**** Source document

The 411 shared key is now distributed outside the kickstart file. This is driven by the command line. The client makes an RPC request to the frontend, and the frontend transfers the 411 shared key out-of-band. It uses rocks command line tools to verify that the request is coming from within the cluster.
Introduction of the categories and indicies for resolving host specific properties in the database.
With this release, we've laid the foundation for creating and using random categories of host groups.
In the previous releases of rocks, the only categories available to system administrators by which they could group hosts were - Global category, Appliance category, OS category, and Hosts category.
With this release, we've introduced the capability of being able to create user specified categories. Some examples are - rack category, where hosts are grouped by rack, a bio category - where hosts can be grouped by whether or not a set of hosts have the bio roll installed, etc.

********

From the release notes, list every category that earlier releases offered system administrators for grouping hosts. The data are separate material, unrelated to the release notes above.

**** Material provided

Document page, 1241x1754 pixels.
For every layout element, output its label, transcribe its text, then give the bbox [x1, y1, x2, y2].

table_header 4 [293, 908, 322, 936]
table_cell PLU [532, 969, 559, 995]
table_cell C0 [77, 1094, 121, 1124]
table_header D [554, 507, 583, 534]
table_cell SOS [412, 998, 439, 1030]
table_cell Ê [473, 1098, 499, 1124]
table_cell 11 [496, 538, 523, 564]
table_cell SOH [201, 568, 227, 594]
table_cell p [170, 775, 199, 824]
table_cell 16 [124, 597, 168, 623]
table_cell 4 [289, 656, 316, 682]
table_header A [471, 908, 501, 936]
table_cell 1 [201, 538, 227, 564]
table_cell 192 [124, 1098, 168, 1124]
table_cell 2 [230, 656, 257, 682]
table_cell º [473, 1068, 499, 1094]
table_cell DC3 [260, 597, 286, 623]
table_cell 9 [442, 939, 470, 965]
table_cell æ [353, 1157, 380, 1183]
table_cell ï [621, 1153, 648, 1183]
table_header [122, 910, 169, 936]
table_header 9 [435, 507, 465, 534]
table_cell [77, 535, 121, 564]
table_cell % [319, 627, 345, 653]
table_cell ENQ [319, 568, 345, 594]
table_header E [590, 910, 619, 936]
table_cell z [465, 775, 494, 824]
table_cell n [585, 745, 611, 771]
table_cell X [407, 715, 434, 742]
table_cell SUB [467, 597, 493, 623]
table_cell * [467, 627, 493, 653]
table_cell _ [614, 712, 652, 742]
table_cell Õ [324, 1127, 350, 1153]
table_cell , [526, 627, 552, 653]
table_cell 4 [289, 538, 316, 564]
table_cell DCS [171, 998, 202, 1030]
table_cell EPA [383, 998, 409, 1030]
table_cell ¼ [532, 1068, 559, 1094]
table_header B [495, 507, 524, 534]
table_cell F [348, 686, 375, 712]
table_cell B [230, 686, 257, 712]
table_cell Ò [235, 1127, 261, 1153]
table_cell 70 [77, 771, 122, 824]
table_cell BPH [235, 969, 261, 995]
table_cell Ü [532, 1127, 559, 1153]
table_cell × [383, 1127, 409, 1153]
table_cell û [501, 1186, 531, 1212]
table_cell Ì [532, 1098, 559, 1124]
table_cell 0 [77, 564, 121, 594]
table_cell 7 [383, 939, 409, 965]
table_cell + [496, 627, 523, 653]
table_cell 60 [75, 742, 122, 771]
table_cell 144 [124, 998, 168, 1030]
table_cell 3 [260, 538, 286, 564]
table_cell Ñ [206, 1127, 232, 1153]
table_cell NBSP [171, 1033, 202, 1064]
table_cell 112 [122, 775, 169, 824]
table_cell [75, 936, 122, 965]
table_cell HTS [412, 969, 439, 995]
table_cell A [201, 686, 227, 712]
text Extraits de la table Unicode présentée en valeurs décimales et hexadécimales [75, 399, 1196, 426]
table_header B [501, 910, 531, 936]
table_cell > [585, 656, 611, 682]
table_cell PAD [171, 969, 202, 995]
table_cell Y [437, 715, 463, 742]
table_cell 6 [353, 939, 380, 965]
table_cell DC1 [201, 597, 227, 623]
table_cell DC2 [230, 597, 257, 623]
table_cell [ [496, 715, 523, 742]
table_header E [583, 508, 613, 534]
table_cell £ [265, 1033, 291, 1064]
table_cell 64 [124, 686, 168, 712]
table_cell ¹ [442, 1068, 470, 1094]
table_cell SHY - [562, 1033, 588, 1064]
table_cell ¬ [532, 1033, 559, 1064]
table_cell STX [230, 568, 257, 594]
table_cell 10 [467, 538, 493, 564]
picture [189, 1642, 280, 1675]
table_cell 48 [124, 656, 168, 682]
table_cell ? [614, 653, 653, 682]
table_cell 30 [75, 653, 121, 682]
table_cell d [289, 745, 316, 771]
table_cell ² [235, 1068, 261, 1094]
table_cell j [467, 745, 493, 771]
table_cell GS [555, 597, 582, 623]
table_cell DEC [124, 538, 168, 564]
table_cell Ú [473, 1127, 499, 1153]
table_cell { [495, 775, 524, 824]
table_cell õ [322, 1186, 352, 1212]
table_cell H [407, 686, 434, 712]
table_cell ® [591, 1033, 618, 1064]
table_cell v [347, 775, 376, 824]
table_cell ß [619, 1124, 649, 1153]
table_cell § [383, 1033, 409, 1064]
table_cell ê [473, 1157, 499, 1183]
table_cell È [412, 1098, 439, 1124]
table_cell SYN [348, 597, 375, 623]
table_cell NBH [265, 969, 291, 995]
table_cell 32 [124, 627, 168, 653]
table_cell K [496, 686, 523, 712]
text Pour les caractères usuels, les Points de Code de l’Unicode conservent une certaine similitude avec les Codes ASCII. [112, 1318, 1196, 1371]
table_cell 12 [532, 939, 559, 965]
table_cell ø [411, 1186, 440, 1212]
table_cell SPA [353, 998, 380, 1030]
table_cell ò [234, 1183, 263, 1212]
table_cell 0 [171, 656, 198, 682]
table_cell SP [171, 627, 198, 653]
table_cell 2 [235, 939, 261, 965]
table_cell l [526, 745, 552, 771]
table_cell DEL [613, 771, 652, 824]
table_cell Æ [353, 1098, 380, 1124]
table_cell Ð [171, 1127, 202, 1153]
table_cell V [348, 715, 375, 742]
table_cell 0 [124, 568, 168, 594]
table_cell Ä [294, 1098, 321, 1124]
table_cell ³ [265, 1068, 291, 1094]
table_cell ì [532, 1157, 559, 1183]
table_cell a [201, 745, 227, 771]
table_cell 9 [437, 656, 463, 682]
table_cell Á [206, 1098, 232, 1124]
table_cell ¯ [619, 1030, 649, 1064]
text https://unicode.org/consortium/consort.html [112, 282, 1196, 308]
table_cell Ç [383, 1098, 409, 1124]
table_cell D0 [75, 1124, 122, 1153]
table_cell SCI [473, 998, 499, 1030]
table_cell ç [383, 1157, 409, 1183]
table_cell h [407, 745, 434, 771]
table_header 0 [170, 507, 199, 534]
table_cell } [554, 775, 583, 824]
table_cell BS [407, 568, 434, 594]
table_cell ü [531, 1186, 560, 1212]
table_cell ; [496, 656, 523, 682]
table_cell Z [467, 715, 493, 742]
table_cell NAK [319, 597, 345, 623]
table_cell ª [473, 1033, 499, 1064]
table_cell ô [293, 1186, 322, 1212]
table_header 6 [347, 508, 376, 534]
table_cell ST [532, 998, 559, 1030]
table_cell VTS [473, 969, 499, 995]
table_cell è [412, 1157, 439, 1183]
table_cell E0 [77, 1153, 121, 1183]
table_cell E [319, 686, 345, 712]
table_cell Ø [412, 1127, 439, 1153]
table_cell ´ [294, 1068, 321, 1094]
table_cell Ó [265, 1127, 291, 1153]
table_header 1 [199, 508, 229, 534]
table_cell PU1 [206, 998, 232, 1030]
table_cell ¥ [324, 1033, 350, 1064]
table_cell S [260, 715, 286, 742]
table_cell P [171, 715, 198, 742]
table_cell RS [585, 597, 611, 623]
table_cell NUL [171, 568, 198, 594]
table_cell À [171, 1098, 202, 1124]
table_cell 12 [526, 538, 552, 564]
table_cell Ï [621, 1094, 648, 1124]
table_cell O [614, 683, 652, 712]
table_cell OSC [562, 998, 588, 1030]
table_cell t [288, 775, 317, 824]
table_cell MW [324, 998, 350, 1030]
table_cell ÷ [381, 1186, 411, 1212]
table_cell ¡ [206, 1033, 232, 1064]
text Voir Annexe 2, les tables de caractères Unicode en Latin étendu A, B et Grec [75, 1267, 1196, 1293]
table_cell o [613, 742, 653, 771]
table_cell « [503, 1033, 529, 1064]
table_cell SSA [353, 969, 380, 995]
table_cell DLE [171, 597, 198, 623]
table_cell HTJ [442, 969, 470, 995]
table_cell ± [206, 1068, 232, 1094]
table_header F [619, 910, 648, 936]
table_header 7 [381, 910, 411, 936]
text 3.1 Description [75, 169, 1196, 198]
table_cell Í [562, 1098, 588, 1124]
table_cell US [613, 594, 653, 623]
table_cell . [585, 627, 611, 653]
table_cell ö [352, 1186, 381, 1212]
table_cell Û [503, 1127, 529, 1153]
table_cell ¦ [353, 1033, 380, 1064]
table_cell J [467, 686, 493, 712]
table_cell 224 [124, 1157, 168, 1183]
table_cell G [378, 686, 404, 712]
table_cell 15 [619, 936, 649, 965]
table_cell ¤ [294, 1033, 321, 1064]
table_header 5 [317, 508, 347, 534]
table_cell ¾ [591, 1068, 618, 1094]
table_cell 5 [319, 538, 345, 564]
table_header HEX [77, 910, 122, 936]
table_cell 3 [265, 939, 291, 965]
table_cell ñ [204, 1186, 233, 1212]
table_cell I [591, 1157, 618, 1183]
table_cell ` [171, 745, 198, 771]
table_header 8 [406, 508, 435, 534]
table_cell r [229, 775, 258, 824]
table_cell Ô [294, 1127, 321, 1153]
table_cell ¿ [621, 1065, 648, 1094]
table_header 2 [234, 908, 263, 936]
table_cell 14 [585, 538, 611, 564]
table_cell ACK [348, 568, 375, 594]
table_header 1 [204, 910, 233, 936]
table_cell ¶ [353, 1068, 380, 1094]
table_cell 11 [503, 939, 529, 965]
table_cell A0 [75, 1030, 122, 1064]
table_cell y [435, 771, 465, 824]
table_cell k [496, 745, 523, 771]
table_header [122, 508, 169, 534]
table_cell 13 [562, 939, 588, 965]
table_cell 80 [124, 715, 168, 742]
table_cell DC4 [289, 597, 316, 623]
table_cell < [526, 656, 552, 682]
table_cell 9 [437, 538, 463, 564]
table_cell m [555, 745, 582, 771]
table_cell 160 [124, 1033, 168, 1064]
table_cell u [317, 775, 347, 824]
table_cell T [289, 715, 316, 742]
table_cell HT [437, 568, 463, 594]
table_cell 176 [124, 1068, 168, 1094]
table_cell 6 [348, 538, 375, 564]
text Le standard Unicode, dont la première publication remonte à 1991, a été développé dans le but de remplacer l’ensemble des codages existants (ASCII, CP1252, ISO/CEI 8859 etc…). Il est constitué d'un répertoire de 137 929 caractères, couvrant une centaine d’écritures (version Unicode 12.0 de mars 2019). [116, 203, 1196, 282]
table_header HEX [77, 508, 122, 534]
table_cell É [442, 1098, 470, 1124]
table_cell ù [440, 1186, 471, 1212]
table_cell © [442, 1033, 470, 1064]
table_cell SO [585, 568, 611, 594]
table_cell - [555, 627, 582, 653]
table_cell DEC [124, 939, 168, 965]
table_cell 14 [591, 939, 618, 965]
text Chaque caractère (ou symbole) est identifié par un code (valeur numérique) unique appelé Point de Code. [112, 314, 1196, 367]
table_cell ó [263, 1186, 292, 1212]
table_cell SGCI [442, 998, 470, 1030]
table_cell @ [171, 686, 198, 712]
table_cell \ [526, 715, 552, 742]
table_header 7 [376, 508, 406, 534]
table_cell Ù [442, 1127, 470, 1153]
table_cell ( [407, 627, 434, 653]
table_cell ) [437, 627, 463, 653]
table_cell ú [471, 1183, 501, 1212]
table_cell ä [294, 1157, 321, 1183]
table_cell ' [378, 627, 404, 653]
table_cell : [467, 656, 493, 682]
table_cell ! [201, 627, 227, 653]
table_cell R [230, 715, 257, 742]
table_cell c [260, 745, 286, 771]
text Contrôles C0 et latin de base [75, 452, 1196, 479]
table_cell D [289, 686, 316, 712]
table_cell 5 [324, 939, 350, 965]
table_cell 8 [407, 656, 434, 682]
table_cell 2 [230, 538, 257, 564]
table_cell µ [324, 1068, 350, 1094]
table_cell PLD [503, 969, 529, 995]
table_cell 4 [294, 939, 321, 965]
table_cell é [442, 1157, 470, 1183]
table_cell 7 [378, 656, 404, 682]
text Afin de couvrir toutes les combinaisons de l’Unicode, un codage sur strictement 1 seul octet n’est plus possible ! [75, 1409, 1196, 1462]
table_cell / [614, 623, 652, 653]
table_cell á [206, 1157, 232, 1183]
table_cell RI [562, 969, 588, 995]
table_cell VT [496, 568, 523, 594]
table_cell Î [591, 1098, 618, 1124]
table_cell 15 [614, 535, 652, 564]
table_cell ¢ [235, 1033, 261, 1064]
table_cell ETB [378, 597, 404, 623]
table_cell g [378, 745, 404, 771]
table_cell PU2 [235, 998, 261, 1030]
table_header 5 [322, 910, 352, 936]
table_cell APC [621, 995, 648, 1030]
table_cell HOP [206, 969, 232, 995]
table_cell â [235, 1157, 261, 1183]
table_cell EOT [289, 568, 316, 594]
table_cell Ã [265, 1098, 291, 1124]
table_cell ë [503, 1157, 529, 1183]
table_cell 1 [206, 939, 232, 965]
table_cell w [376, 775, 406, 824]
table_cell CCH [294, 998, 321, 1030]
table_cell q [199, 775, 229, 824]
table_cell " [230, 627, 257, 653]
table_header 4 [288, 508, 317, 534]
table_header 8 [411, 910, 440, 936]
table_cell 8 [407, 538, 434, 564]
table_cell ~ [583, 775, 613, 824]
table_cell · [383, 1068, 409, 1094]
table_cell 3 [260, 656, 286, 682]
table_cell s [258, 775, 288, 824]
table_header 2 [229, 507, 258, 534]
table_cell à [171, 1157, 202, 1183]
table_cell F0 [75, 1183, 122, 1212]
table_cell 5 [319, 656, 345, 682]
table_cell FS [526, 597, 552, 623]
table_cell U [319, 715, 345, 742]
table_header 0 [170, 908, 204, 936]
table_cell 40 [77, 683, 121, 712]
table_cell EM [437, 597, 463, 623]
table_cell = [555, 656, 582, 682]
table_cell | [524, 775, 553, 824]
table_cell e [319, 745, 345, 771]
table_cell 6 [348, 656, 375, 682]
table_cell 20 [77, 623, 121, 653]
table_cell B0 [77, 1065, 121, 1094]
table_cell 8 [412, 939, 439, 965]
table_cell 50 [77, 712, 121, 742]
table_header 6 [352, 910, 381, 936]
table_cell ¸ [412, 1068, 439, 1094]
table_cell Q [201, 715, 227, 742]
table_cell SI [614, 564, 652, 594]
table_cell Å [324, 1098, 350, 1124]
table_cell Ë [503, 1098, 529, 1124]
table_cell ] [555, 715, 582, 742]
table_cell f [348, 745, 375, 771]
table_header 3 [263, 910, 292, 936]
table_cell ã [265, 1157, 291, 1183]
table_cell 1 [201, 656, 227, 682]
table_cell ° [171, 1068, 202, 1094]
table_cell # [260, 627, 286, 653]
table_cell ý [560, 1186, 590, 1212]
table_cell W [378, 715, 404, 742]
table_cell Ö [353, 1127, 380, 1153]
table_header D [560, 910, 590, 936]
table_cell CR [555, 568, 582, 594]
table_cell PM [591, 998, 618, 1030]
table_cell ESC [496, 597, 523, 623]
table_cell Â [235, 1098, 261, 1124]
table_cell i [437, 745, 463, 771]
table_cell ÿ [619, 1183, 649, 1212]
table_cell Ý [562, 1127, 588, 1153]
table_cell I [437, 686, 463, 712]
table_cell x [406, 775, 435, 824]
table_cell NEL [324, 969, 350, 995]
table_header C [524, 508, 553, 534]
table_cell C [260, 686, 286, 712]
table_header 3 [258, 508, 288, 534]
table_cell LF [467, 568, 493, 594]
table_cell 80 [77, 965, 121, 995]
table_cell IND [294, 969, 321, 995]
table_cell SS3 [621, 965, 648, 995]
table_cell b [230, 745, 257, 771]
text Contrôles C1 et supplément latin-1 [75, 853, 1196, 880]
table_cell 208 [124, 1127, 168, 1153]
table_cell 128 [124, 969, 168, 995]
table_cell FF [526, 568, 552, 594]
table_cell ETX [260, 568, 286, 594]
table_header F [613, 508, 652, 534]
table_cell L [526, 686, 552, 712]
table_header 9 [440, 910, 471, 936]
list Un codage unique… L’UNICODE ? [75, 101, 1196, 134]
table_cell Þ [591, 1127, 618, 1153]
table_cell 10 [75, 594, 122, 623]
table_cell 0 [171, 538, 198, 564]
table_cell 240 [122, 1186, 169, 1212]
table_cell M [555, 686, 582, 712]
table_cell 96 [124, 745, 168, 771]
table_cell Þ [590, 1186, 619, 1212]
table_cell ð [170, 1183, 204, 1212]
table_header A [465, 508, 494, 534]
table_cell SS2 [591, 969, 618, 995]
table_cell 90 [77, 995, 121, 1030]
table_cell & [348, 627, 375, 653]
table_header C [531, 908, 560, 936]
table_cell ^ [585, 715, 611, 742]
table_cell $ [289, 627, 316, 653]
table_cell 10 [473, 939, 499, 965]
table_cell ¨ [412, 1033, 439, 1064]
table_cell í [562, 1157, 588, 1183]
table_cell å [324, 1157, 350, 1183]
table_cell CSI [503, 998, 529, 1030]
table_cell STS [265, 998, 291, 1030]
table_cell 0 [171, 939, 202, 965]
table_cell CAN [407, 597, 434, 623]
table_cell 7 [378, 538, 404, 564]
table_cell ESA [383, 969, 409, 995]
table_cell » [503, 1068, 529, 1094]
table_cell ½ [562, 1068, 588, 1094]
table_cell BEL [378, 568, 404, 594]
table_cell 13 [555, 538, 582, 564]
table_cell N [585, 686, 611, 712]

********

**The result**
- Global category
- Appliance category
- OS category
- Hosts category